Tomas Van Houtryve is an artist, photographer and author who engages critical contemporary issues around the world.
Initially a student in philosophy, Tomas developed a passion for photography while enrolled in an overseas university program in Nepal. Immediately after graduation in 1999, he moved to Latin America. In 2002, he was the photographer to cover the military prison in Guantánamo Bay, Cuba.
Tomas returned to Nepal in 2004 to document the Maoist rebellion and the overthrow of the monarchy. The resulting photos earned wide recognition including the Visa pour l’Image-Perpignan Young Photographer Award and the Bayeux Prize for War Correspondents.
In 2006 Tomas was named one of PDN’s 30 Emerging Photographers. He was awarded an Alicia Patterson Journalism Fellowship in 2008, and in 2010 he was named the POY Photographer of the Year.
Tomas’ first monograph book, Behind the Curtains of 21st Century Communism, was published in Spring 2012. The seven-year project documents life in the last countries where the Communist Party remains in power: North Korea, Cuba, China, Nepal, Vietnam, and Laos. The series won the 2012 POY World Understanding Award.
In 2013, Tomas began working on Blue Sky Days, a drone’s-eye view of America. Images from the project were first published in Harper’s as the largest photo portfolio in the magazine’s 164-year history. The series was awarded the 2015 ICP Infinity Award and honors from POY, World Press Photo, the Photographic Museum of Humanity, and the White House News Photographer’s Association.
Tomas has had solo exhibitions of his work in Paris, New York City, Barcelona and Italy. His work is included in multiple private collections in Europe, Asia and the United States and in the permanent collections of the Nelson-Atkins Museum of Art, the Museum of Contemporary Photography in Chicago (MoCP), and the Open Society Foundations. His works are often conceptual in nature. They interweave metaphor and reportage, occupying the fertile intersection between art and pure documentary.
Tomas is frequently invited for public speaking engagements.
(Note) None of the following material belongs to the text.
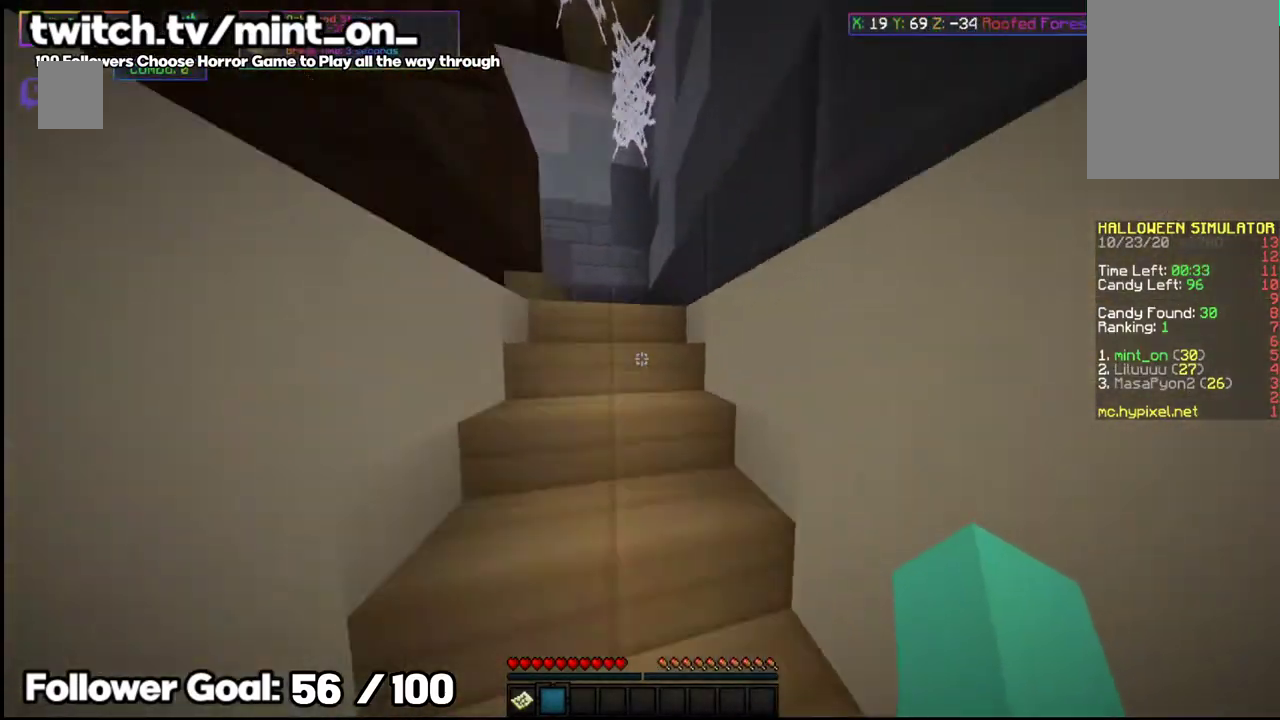
{"keys": ["w"], "mouse": [], "events": []}
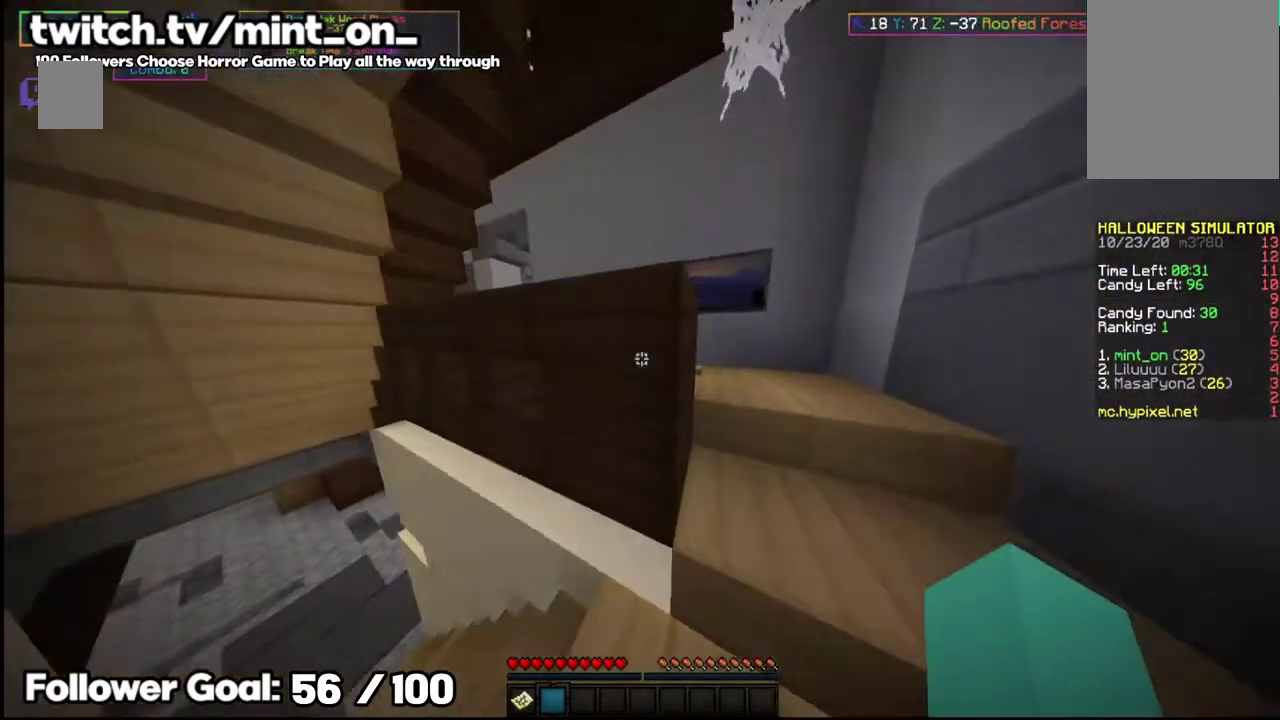
{"keys": ["w"], "mouse": [], "events": []}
He has appeared on the BBC, CNN, MSNBC, ARTE and France 5. He is a member of the VII Photo collective since 2010 and a multiple grantee of the Pulitzer Center since 2012.
BLUE SKY DAYS
October 4 – December 31, 2016
Blue Sky Days presents a visual record of the drone war through aerial imagery that elegantly weaves together documentary and fine art.
Starting in 2013, van Houtryve traveled across America to aerially photograph the kind of gatherings that have become habitual targets for drone strikes abroad — including weddings, funerals, and groups of people praying or exercising. He also flew his camera over settings where government surveillance drones have been used domestically.
In October 2012, a drone strike in northeast Pakistan killed a 67-year-old woman picking okra outside her home. At a U.S. Congressional hearing held in Washington in October 2013, the woman’s 13-year-old grandson, Zubair Rehman, spoke to a group of lawmakers. “I no longer love blue skies,” said Rehman, who was injured by shrapnel in the attack. “In fact, I now prefer gray skies. The drones do not fly when the skies are gray.”
“By creating these images, I aim to draw attention to the changing nature of personal privacy, surveillance, and contemporary warfare. Underpinning my work is a belief that human activity becomes increasingly absurd and dangerous when it loses empathy,” van Houtryve says. “As more drones fill the sky, we should consider how this technology will be used and experienced. Will the sight of drones overhead eventually seem as ordinary as an airplane or bird? Or will people start wishing for gray skies like Zubair Rehman?”